I actually feel like it happens a lot with TV shows. I thought of this reading LordSwank's post, and his comment about absorbing all the books at once. I've done that with many a show on tape and DVD, as I come to a program midway through its run (like Buffy, for instance, which I started watching in its fourth year), and want to catch up, devour, really, what's come before. As serialized, episodic narratives, tv shows are a lot like comics (esp. the fantasy/genre programs), and I expect a certain ebb and flow of quality from season to season (or even within a season-- I think even great shows are allowed a clunker or two per year), but I do feel tremendous disappointment when a show that's maintained such a high level of quality and innovation for much of its run, and has really caused you to invest in the characters (again, like Buffy), suddenly takes a turn for the crapper (as Buffy did in its seventh--and thankfully final-- season). I can't imagine what fans of, say, ER, have put up with for thirteen years (that show might make the best comparison to Jordan's series, which I'll admit I haven't read, but based on your description, anyway).

Mark Engblom

Yeah, now that I think about it, the Law of Diminishing Returns can apply to just about any form of entertainment. Maybe it's because the Wheel of Time books were such an investment of time, and such a long wait between books, that the usual sort of malaise that creeps into any long-form narrative could have been magnified. Who knows?
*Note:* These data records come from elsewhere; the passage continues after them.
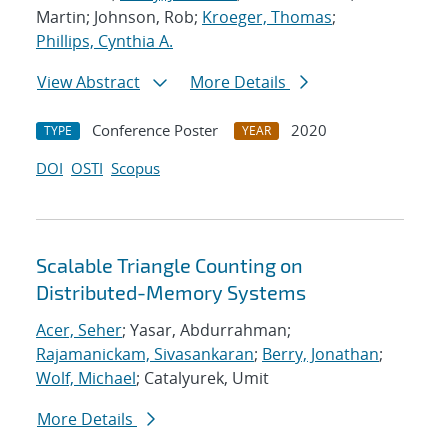
Martin; Johnson, Rob;
Kroeger, Thomas
;
Phillips, Cynthia A.
View Abstract
More Details
Conference Poster
2020
TYPE
YEAR
DOI
OSTI
Scopus
Scalable Triangle Counting on
Distributed-Memory Systems
Acer, Seher
; Yasar, Abdurrahman;
Rajamanickam, Sivasankaran
;
Berry, Jonathan
;
Wolf, Michael
; Catalyurek, Umit
More Details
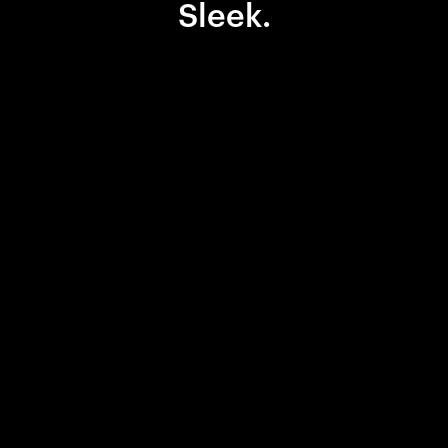
Sleek.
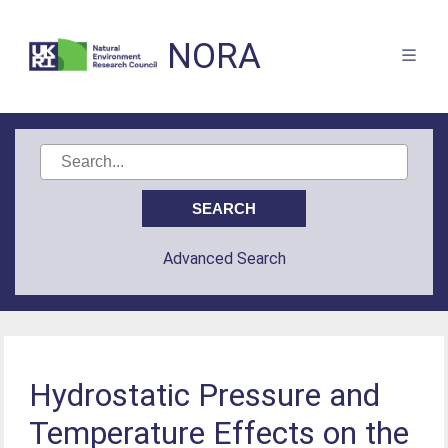
NORA
Advanced Search
Hydrostatic Pressure and
Temperature Effects on the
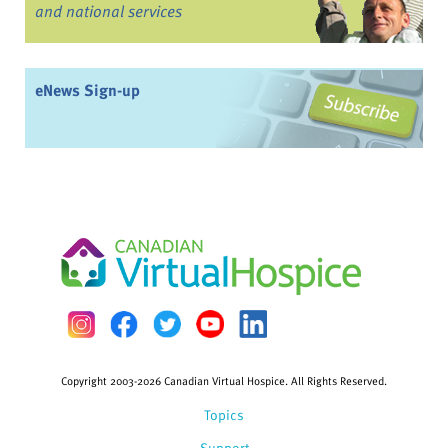
and national services
eNews Sign-up
Copyright 2003-2026 Canadian Virtual Hospice. All Rights Reserved.
Topics
Support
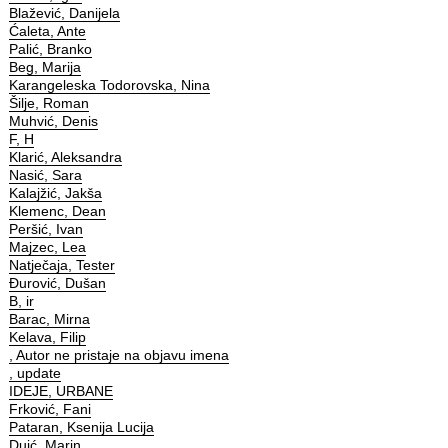
Blažević, Danijela
Ćaleta, Ante
Palić, Branko
Beg, Marija
Karangeleska Todorovska, Nina
Šilje, Roman
Muhvić, Denis
F, H
Klarić, Aleksandra
Nasić, Sara
Kalajžić, Jakša
Klemenc, Dean
Peršić, Ivan
Majzec, Lea
Natječaja, Tester
Đurović, Dušan
B, ir
Barac, Mirna
Kelava, Filip
, Autor ne pristaje na objavu imena
, update
IDEJE, URBANE
Frković, Fani
Pataran, Ksenija Lucija
Duić, Marin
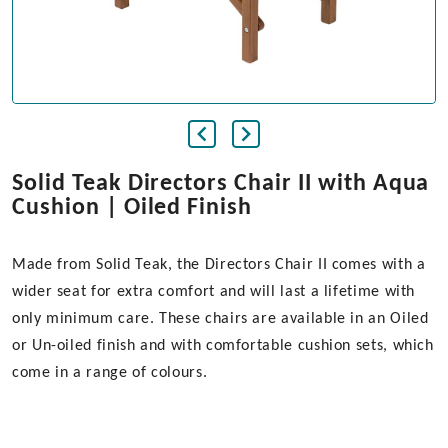
Solid Teak Directors Chair II with Aqua
Cushion | Oiled Finish
Made from Solid Teak, the Directors Chair II comes with a
wider seat for extra comfort and will last a lifetime with
only minimum care. These chairs are available in an Oiled
or Un-oiled finish and with comfortable cushion sets, which
come in a range of colours.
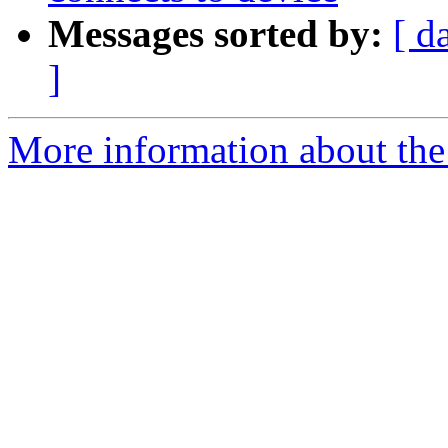
Messages sorted by:
[ d
]
More information about the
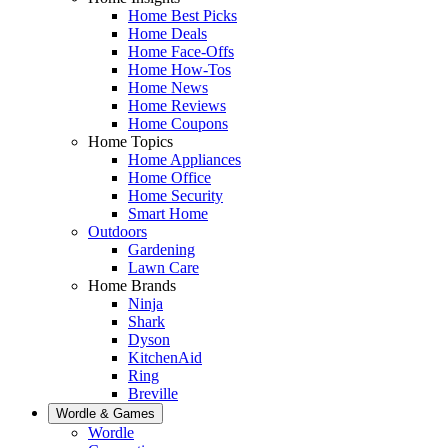
Home Best Picks
Home Deals
Home Face-Offs
Home How-Tos
Home News
Home Reviews
Home Coupons
Home Topics
Home Appliances
Home Office
Home Security
Smart Home
Outdoors
Gardening
Lawn Care
Home Brands
Ninja
Shark
Dyson
KitchenAid
Ring
Breville
Wordle & Games
Wordle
That reminds me of a point that came to me regarding the post from Lord Swank above. I sometimes wonder if it's easier to overlook the flaws of the story when you start reading the story with ten of the twelve books already published and available. It would seem that it would be easier to keep track of the cast and various developments when you can swing from one book to the next, without two to three years in between installments. But if you're someone who did wait that long, only to be served the miniscule plot advances of books Seven through Ten...well, maybe you can see why some of us are so bitter about the experience. Maybe coming into it late is the way to go.